# River pro question



## Tl1000r (Nov 13, 2013)

Hey my wife finally caved in , and said I can get a new boat . 

I just put my sugar sand up for sale , and once it's sold I'm looking to get a river pro .

My question is has anyone ever installed a ladder on their boat , that is one comfort that she won't give up .


----------



## 1960KLM (Nov 13, 2013)

[url=https://www.tinboats.net/forum/viewtopic.php?p=334408#p334408 said:


> Tl1000r » 13 Nov 2013, 19:43[/url]"]Hey my wife finally caved in , and said I can get a new boat .
> 
> I just put my sugar sand up for sale , and once it's sold I'm looking to get a river pro .
> 
> My question is has anyone ever installed a ladder on their boat , that is one comfort that she won't give up .

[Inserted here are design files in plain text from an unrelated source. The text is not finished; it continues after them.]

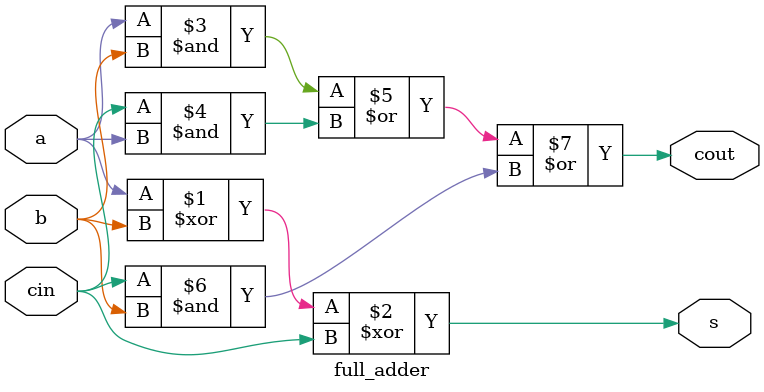
<source format=sv>
`timescale 1ns / 1ps


module full_adder(
    input logic cin,
    input logic a,
    input logic b,
    output logic s,
    output logic cout
    );
    
    assign s = ((a^b)^cin);
    assign cout = ((a&b)|(cin&a)|(cin&b));
    
endmodule

</source>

  I can't say anything about a ladder but how you like that sugar sand what motor is in it.


----------



## Tl1000r (Nov 13, 2013)

It's a 2004 mirage with the 240 in it. Does 52 with 4 people 

I love it , use it on the delaware river and lake by my house it's good to go where prop boats can't , but after a test ride with kevin last year and talking with Chris several times , I want to go where most boats cant .


----------



## Jim (Nov 14, 2013)

Awesome! Let us know when you get it.


----------